🤖 AI Summary
This work addresses the limitation of existing InstructTTS approaches in interpreting flexible, high-level natural language instructions, which hinders fine-grained user control over speech style. To overcome this, we propose a novel reasoning-driven text-to-speech synthesis paradigm tailored for open-vocabulary instructions. We first construct OV-Speech, a new dataset containing instruction-following examples with explicit reasoning chains, and then design an integrated framework that jointly performs natural language understanding and speech synthesis. This framework infers emotional, acoustic, and paralinguistic attributes from open-ended instructions to guide expressive speech generation. Experimental results demonstrate that our method significantly outperforms current models in both instruction-following accuracy and vocal expressiveness, exhibiting superior generalization capability and practical applicability.
📝 Abstract
Instruct Text-to-Speech (InstructTTS) leverages natural language descriptions as style prompts to guide speech synthesis. However, existing InstructTTS methods mainly rely on a direct combination of audio-related labels or their diverse rephrasings, making it difficult to handle flexible, high-level instructions.

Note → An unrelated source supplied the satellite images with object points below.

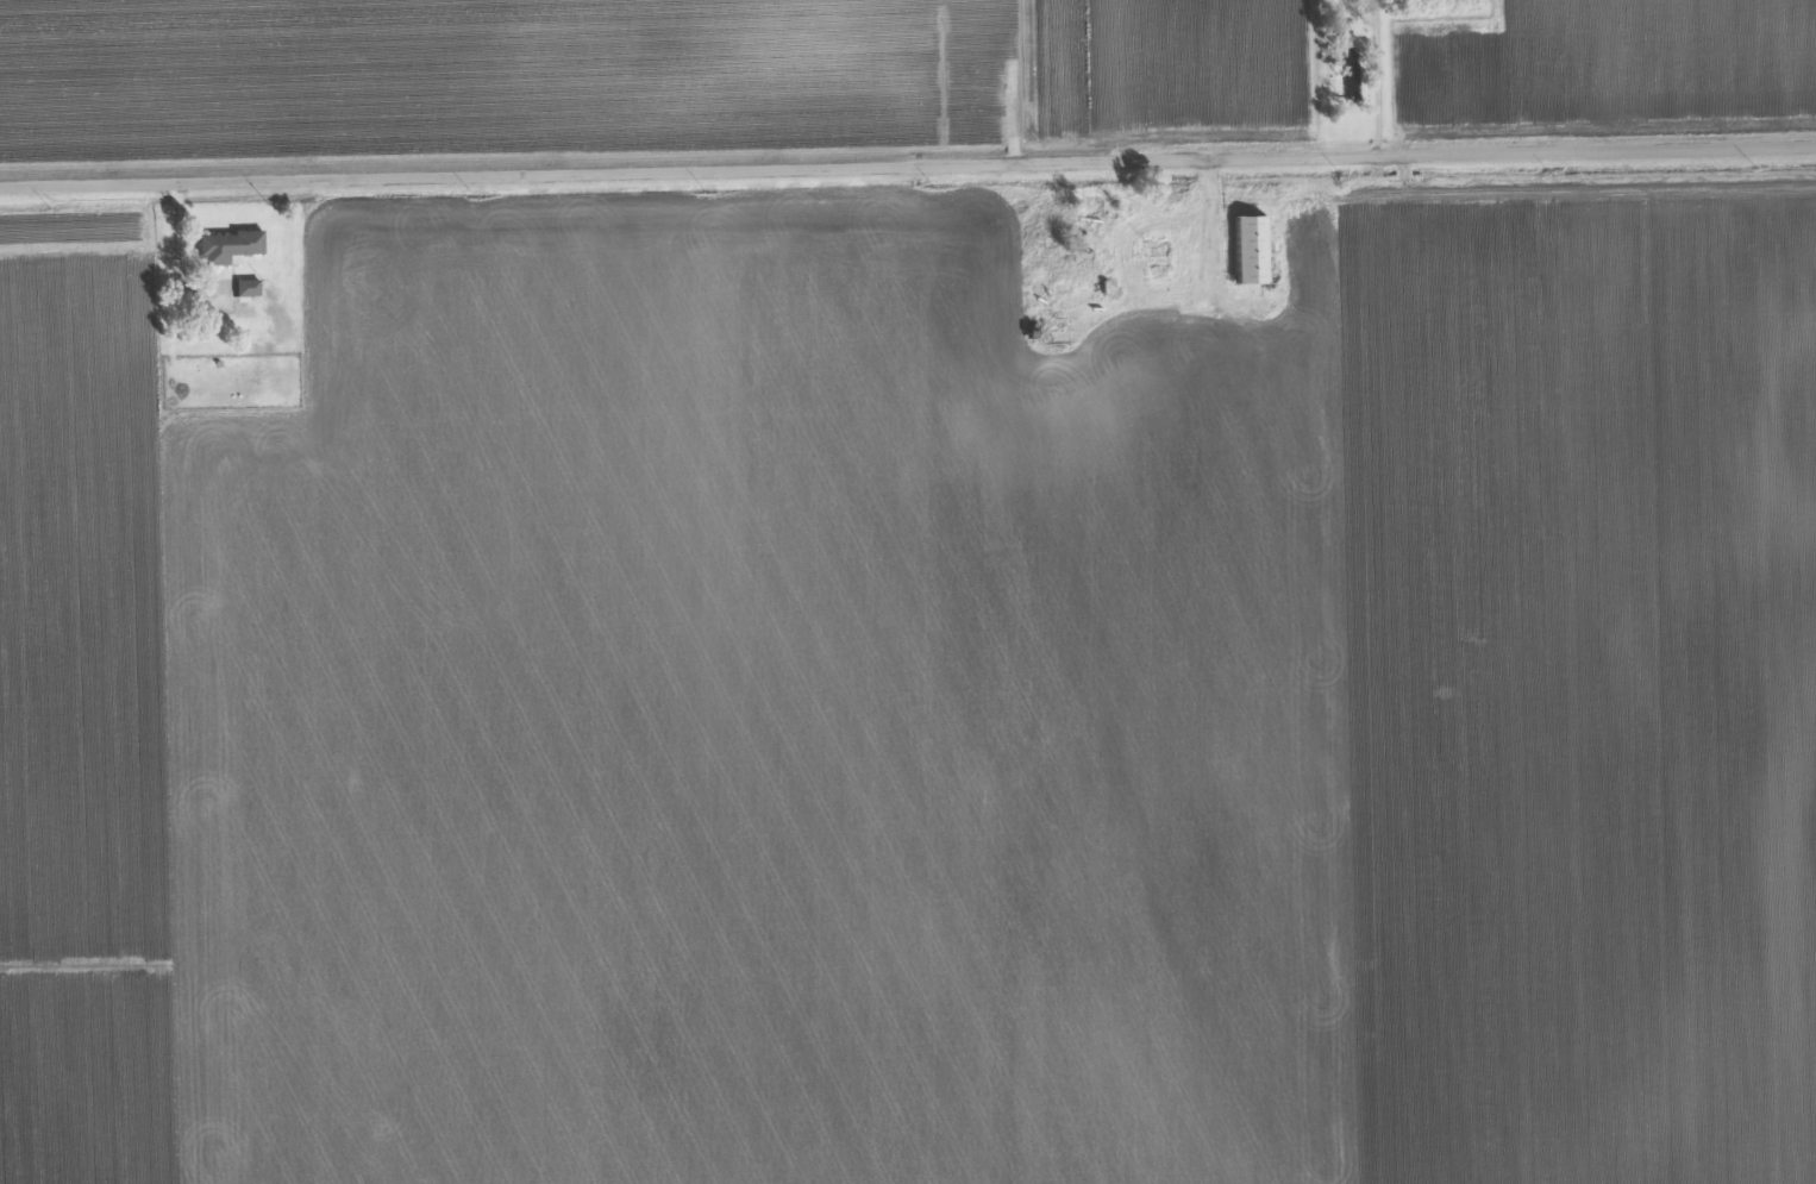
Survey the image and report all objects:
road: (1380, 76)
road: (1005, 129)
road: (908, 169)
road: (1110, 212)
building: (231, 248)
road: (173, 250)
building: (1253, 251)
building: (251, 287)

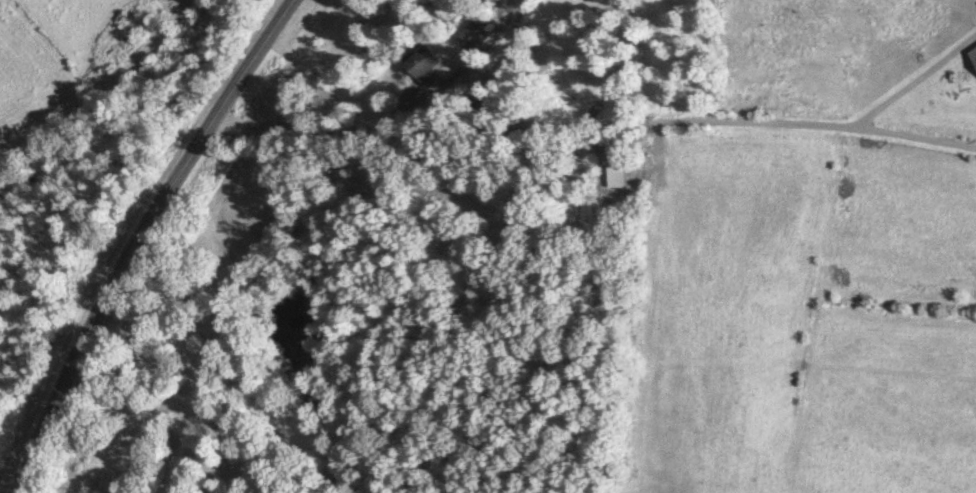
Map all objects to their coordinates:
building: (474, 37)
building: (426, 67)
road: (101, 98)
road: (593, 130)
road: (137, 238)

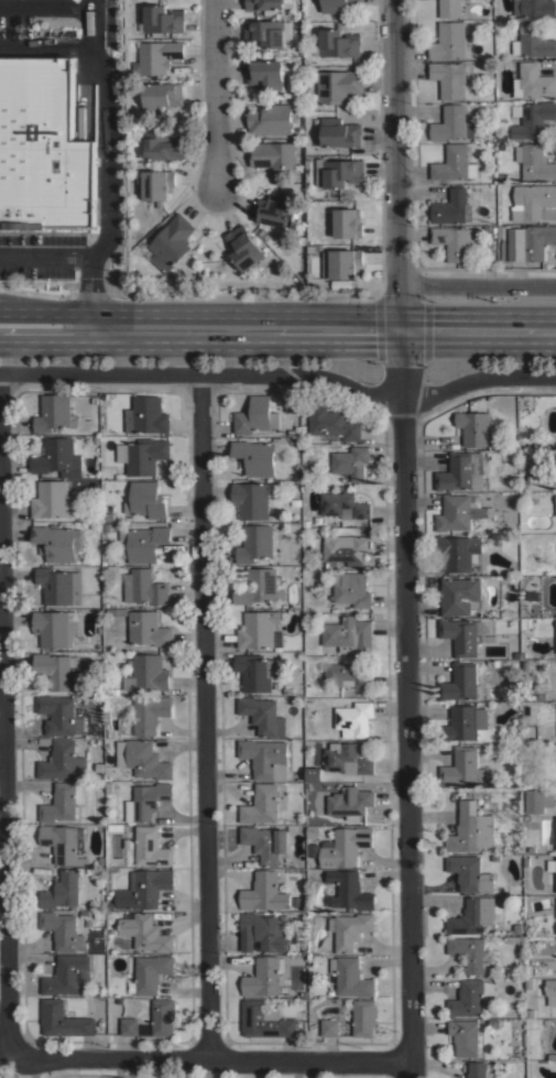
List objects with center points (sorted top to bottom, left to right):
building: (267, 4)
building: (337, 4)
building: (535, 7)
building: (450, 8)
building: (162, 19)
building: (265, 32)
building: (450, 40)
building: (533, 40)
building: (337, 42)
road: (45, 46)
building: (158, 55)
building: (265, 73)
building: (448, 78)
building: (533, 81)
building: (339, 84)
building: (161, 95)
road: (214, 95)
road: (107, 114)
building: (532, 118)
building: (270, 119)
building: (452, 124)
building: (340, 132)
building: (162, 145)
building: (43, 147)
building: (273, 155)
building: (534, 161)
building: (454, 163)
building: (338, 172)
building: (155, 184)
building: (531, 200)
building: (452, 206)
building: (272, 210)
building: (347, 222)
building: (455, 240)
building: (171, 242)
building: (525, 242)
building: (243, 246)
road: (45, 256)
building: (341, 265)
road: (479, 284)
road: (62, 314)
road: (338, 331)
traffic signals: (400, 332)
road: (62, 344)
road: (202, 374)
road: (479, 382)
building: (54, 413)
building: (146, 415)
building: (256, 416)
building: (333, 423)
building: (297, 428)
building: (477, 428)
building: (289, 431)
building: (94, 439)
building: (142, 455)
building: (257, 455)
building: (57, 457)
building: (350, 463)
building: (461, 471)
building: (252, 498)
building: (52, 499)
building: (145, 500)
building: (294, 502)
building: (555, 504)
building: (343, 505)
building: (457, 513)
building: (108, 515)
building: (105, 527)
road: (406, 538)
building: (55, 542)
building: (143, 543)
building: (255, 543)
building: (346, 549)
building: (459, 552)
building: (307, 564)
building: (59, 585)
building: (258, 586)
building: (144, 587)
building: (352, 589)
building: (460, 595)
building: (115, 611)
building: (55, 628)
building: (147, 628)
building: (260, 630)
building: (555, 633)
building: (349, 634)
building: (461, 635)
building: (493, 663)
building: (55, 669)
building: (256, 671)
building: (147, 673)
building: (348, 675)
building: (461, 683)
building: (114, 690)
building: (286, 690)
building: (150, 713)
road: (8, 715)
building: (60, 715)
building: (263, 715)
road: (210, 716)
building: (354, 718)
building: (465, 721)
building: (142, 758)
building: (265, 758)
building: (347, 758)
building: (59, 760)
building: (80, 765)
building: (463, 767)
building: (313, 773)
building: (107, 786)
building: (538, 799)
building: (146, 801)
building: (350, 801)
building: (62, 802)
building: (261, 805)
building: (114, 826)
building: (471, 828)
building: (312, 830)
building: (555, 833)
building: (266, 842)
building: (62, 843)
building: (125, 844)
building: (150, 846)
building: (345, 846)
building: (530, 849)
building: (494, 856)
building: (525, 860)
building: (551, 864)
building: (470, 873)
building: (555, 875)
building: (145, 888)
building: (61, 889)
building: (347, 889)
building: (264, 892)
building: (294, 900)
building: (555, 901)
building: (83, 912)
building: (97, 915)
building: (475, 915)
building: (87, 922)
building: (555, 922)
building: (516, 927)
building: (350, 929)
building: (62, 930)
building: (144, 931)
building: (262, 932)
building: (292, 944)
building: (304, 951)
building: (469, 951)
building: (151, 972)
building: (65, 974)
building: (264, 976)
building: (351, 976)
building: (527, 981)
building: (551, 991)
building: (472, 997)
building: (529, 1012)
building: (163, 1016)
building: (364, 1017)
building: (63, 1019)
building: (263, 1019)
building: (546, 1021)
building: (493, 1022)
building: (129, 1026)
building: (330, 1026)
building: (464, 1036)
road: (210, 1059)
building: (476, 1069)

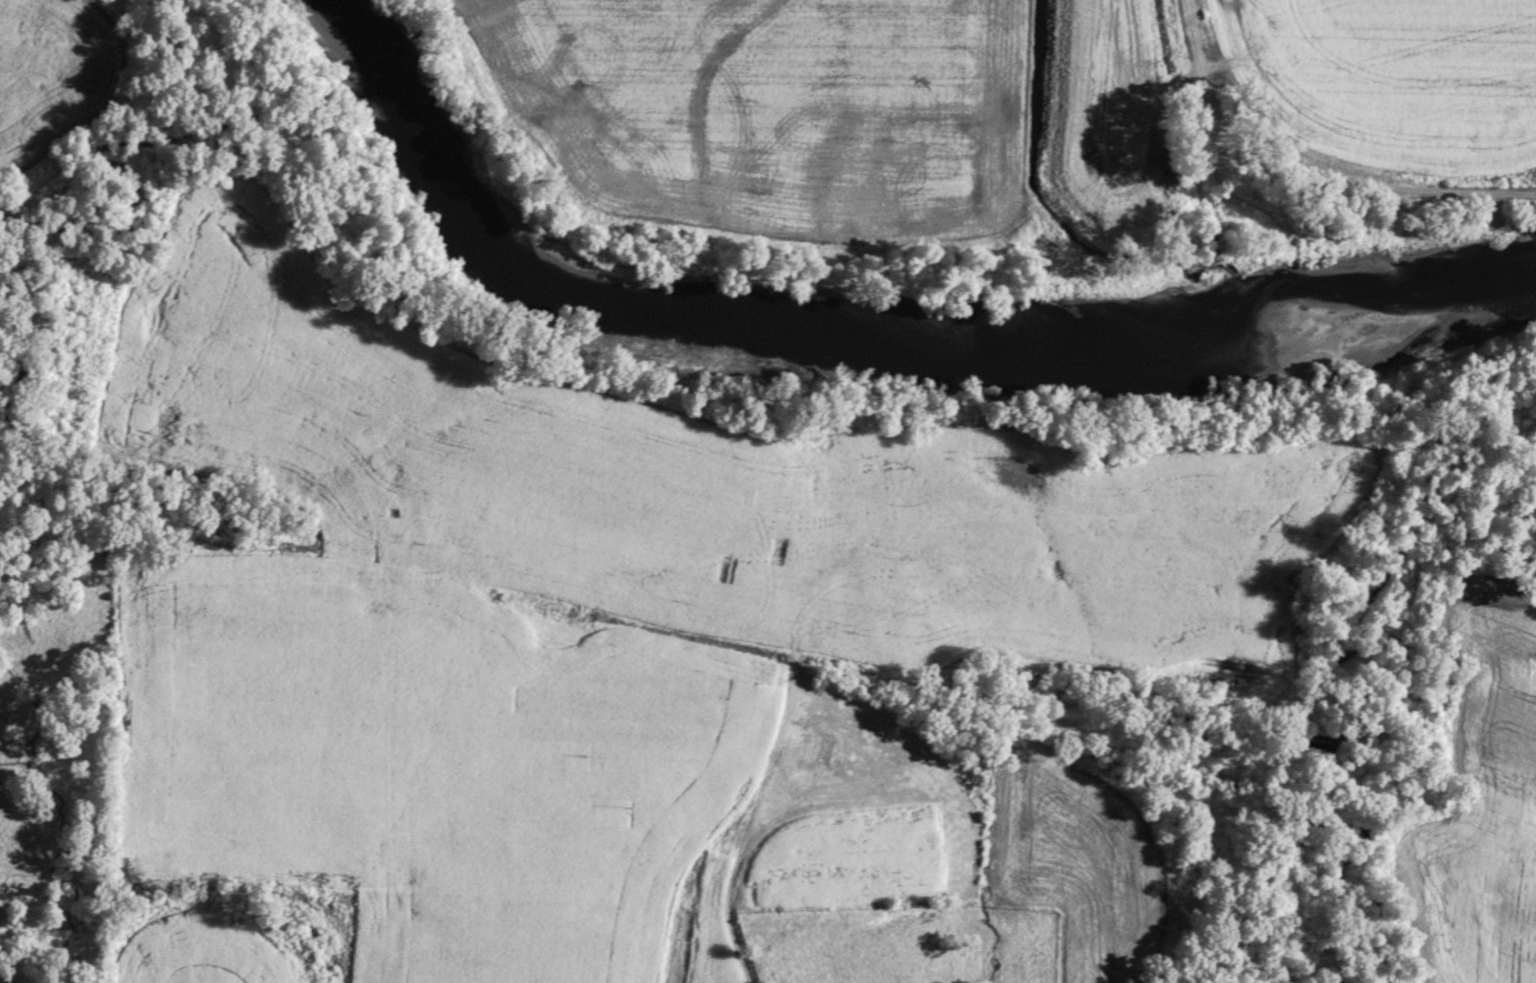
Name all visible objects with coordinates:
river: (853, 329)
road: (788, 536)
road: (764, 784)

Such rigid control is insufficient for users such as content creators who wish to steer generation with descriptive instructions. To address these constraints, we introduce OV-InstructTTS, a new paradigm for open-vocabulary InstructTTS. We propose a comprehensive solution comprising a newly curated dataset, OV-Speech, and a novel reasoning-driven framework. The OV-Speech dataset pairs speech with open-vocabulary instructions, each augmented with a reasoning process that connects high-level instructions to acoustic features. The reasoning-driven framework infers emotional, acoustic, and paralinguistic information from open-vocabulary instructions before synthesizing speech. Evaluations show that this reasoning-driven approach significantly improves instruction-following fidelity and speech expressiveness. We believe this work can inspire the next user-friendly InstructTTS systems with stronger generalization and real-world applicability. The dataset and demos are publicly available on our project page.